* [What you should do]: Check every line of the material below for the string "pixels", and return the ones that have it.
▶
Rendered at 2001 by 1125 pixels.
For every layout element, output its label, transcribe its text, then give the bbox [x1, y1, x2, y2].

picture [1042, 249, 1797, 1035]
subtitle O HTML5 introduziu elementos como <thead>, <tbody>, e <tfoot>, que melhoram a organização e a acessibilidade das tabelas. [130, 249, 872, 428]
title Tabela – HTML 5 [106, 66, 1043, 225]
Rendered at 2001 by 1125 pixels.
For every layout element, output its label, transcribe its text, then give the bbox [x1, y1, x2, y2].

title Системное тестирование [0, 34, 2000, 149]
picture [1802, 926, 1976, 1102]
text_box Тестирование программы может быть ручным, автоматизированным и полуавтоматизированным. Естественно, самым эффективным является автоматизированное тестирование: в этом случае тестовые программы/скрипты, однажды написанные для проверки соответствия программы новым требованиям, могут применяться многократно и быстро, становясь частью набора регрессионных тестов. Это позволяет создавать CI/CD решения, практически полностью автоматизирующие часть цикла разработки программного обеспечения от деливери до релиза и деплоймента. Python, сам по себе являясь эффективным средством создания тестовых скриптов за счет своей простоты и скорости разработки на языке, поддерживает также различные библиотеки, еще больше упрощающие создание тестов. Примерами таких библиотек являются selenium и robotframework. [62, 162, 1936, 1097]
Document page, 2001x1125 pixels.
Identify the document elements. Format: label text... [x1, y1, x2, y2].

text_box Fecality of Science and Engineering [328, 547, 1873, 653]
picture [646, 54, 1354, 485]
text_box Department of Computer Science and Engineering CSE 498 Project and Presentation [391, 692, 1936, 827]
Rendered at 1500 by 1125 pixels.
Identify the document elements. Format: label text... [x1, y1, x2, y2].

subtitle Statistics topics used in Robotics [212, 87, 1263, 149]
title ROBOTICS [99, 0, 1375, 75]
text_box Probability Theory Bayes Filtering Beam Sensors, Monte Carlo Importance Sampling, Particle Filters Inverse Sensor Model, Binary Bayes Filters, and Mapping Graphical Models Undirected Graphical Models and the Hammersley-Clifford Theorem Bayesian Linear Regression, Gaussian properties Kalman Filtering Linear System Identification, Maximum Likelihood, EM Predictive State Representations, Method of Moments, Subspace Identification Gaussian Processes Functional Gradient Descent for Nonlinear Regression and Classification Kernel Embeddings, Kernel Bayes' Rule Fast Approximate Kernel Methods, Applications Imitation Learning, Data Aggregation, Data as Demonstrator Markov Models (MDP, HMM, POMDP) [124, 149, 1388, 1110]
◀
* [Reply]:
Rendered at 2001 by 1125 pixels.
Rendered at 2001 by 1125 pixels.
Document page, 2001x1125 pixels.
Rendered at 1500 by 1125 pixels.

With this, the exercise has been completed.